### ASSIGNED TASK
Copy all the lines of the data that include the word "comandante".

### EXTRACTED RECORDS
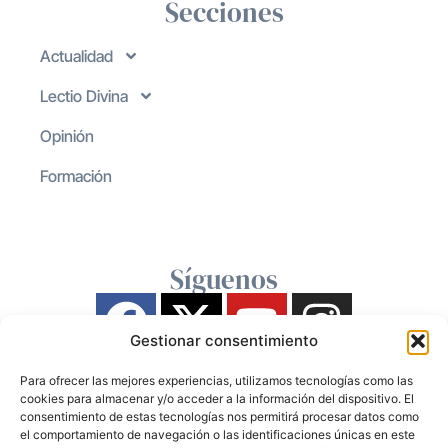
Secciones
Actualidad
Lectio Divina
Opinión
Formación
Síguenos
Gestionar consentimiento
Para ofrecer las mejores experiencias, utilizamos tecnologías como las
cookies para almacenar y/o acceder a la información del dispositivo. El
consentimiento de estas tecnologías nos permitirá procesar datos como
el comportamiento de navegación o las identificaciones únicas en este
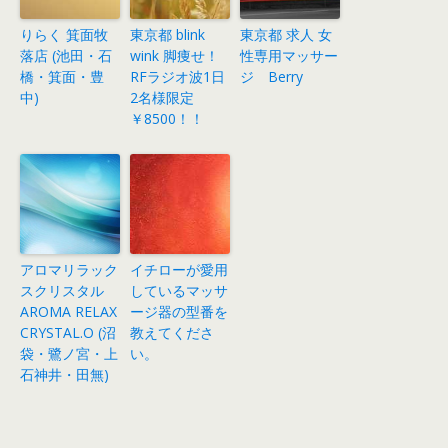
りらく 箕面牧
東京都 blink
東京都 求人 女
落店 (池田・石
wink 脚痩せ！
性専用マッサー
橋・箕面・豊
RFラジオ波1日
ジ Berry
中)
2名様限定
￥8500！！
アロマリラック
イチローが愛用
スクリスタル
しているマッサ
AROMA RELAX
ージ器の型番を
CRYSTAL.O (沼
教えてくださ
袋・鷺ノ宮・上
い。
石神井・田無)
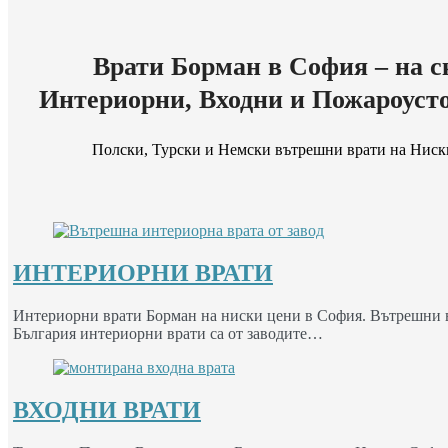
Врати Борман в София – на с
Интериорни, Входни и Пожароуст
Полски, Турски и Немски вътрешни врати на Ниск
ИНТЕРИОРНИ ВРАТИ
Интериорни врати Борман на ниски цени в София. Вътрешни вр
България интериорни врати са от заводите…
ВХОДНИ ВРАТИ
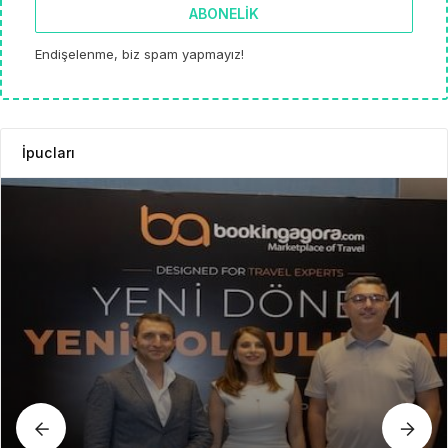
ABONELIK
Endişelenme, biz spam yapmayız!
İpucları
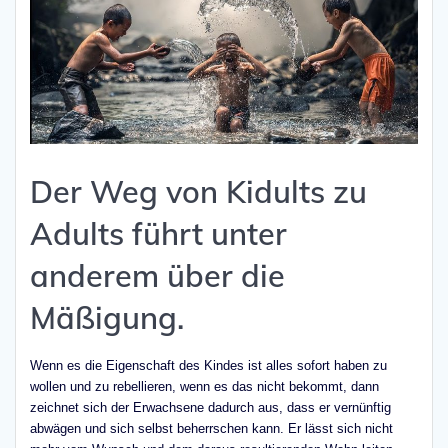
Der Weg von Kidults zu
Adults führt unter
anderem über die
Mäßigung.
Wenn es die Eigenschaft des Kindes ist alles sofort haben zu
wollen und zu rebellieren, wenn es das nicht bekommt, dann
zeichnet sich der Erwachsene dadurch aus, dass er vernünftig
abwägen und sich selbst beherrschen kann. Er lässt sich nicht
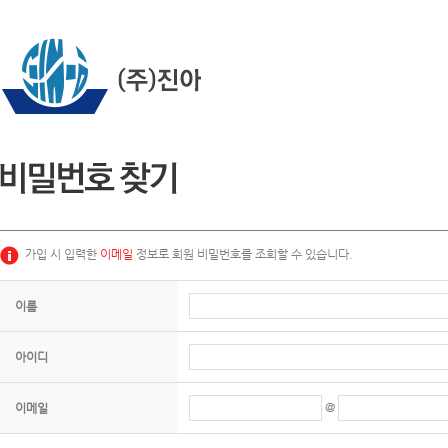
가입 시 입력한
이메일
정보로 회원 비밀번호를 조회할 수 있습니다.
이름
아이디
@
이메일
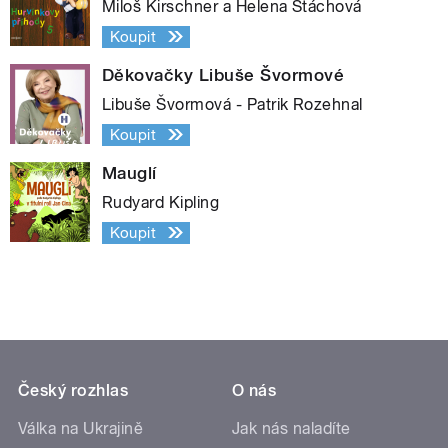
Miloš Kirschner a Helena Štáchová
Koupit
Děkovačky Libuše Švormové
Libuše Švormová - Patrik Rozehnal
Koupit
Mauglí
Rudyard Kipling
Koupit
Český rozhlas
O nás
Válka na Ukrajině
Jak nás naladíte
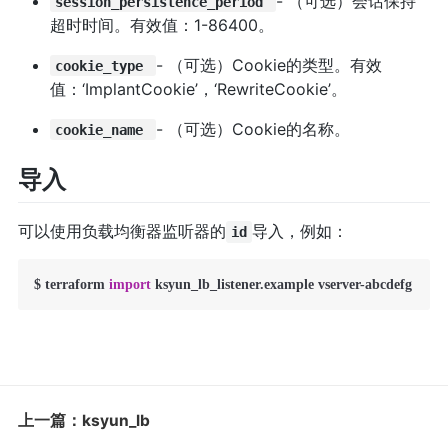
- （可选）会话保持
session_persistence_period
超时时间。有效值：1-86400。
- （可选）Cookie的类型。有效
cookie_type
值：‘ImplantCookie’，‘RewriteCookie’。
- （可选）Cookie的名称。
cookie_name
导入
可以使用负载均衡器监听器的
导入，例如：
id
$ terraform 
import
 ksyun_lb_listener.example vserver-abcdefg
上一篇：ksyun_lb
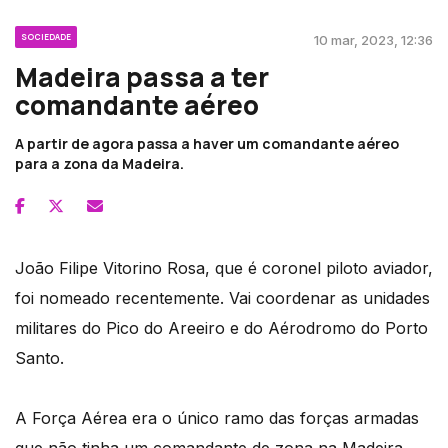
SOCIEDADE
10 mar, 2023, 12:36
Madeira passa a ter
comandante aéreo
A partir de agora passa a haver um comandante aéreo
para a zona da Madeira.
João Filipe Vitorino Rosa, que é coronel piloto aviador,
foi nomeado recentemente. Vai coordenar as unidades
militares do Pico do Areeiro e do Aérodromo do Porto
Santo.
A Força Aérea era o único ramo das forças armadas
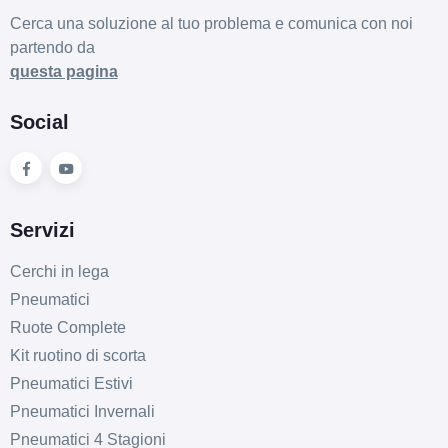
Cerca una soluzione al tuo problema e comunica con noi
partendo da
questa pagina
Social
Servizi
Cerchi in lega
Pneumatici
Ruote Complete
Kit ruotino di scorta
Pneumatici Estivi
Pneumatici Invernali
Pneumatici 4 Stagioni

### FINISHED TASK
comandante aéreo
A partir de agora passa a haver um comandante aéreo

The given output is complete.